Data for review:
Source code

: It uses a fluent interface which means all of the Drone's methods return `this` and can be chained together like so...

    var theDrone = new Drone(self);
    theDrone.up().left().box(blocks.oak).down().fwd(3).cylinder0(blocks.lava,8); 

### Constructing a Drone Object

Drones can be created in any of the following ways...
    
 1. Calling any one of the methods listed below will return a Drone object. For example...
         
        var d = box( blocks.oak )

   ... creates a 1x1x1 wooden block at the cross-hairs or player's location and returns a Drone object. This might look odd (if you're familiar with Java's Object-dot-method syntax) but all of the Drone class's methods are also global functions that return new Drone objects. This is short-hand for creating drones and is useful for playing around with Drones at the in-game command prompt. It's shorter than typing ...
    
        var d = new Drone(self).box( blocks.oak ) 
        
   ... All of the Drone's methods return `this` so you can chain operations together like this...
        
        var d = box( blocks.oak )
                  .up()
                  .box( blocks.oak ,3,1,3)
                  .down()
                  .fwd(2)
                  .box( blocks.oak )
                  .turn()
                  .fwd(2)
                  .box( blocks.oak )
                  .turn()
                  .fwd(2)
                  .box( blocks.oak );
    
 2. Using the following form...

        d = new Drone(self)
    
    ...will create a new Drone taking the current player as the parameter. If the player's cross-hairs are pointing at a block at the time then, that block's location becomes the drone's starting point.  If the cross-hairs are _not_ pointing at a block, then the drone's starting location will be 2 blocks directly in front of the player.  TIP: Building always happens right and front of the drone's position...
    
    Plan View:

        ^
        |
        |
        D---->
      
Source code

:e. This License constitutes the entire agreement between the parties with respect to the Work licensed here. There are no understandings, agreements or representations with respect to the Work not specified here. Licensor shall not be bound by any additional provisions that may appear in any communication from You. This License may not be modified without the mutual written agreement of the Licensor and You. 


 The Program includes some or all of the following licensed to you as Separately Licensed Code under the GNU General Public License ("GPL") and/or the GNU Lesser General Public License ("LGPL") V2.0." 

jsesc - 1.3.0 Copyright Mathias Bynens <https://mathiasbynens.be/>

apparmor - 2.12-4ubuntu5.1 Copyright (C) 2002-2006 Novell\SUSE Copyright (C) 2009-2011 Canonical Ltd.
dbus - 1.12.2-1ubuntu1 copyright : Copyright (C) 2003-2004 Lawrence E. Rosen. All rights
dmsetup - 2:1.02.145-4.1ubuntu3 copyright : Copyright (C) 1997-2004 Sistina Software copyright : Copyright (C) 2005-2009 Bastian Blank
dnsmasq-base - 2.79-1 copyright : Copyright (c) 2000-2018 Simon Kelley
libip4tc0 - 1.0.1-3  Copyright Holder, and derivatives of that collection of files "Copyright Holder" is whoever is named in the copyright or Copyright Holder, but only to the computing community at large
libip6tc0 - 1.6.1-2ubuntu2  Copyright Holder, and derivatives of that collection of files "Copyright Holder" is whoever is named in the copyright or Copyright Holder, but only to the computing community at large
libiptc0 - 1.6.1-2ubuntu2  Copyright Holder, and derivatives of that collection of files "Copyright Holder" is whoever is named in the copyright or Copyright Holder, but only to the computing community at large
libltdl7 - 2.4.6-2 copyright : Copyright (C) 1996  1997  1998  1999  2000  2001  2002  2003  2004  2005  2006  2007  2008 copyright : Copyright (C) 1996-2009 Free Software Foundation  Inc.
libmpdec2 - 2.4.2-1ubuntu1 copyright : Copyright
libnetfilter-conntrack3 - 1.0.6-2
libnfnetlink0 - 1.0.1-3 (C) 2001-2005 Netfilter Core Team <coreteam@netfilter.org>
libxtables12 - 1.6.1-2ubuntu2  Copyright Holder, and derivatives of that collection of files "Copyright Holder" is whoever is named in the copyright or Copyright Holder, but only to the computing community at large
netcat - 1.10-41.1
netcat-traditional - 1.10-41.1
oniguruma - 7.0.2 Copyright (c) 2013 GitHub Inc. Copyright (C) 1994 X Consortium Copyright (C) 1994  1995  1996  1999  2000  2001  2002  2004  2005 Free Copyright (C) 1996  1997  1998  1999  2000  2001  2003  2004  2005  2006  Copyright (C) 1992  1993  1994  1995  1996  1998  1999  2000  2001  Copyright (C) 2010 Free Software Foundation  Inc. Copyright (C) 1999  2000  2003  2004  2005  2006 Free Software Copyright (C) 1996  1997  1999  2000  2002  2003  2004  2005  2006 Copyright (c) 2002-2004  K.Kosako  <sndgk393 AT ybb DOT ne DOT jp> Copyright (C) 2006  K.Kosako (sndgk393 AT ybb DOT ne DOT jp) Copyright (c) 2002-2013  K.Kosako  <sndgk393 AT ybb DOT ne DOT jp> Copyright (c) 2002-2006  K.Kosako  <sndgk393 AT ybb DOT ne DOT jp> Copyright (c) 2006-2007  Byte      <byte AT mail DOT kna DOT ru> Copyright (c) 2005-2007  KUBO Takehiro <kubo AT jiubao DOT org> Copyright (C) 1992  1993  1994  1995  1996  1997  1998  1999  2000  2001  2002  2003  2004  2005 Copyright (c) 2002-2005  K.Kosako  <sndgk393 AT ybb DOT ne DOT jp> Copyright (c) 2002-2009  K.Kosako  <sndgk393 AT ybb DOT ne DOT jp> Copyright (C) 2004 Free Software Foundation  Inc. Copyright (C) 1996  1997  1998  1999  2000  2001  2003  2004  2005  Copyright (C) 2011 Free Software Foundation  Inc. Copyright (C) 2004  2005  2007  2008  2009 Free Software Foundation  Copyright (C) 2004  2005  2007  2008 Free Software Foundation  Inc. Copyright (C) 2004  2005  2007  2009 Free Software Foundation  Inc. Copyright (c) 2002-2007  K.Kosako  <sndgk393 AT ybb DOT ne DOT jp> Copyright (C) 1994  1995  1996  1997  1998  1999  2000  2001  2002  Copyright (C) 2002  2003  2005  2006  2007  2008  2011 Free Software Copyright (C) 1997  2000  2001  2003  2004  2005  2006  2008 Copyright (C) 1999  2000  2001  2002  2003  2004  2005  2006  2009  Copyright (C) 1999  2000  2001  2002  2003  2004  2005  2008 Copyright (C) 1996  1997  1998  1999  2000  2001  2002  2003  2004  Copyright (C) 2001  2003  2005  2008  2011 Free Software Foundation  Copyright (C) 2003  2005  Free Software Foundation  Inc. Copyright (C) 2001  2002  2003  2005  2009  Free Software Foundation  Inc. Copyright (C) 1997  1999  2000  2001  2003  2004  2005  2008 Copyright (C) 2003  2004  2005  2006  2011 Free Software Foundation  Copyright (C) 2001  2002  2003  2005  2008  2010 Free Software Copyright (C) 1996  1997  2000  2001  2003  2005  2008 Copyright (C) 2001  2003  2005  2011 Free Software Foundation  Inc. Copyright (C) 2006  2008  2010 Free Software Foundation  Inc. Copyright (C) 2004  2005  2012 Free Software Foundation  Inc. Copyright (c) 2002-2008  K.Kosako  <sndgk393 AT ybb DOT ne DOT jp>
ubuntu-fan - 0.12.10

Task instructions:
Copy out each line of the data that includes the string "cross".

Your solution:
   ... creates a 1x1x1 wooden block at the cross-hairs or player's location and returns a Drone object. This might look odd (if you're familiar with Java's Object-dot-method syntax) but all of the Drone class's methods are also global functions that return new Drone objects. This is short-hand for creating drones and is useful for playing around with Drones at the in-game command prompt. It's shorter than typing ...
    ...will create a new Drone taking the current player as the parameter. If the player's cross-hairs are pointing at a block at the time then, that block's location becomes the drone's starting point.  If the cross-hairs are _not_ pointing at a block, then the drone's starting location will be 2 blocks directly in front of the player.  TIP: Building always happens right and front of the drone's position...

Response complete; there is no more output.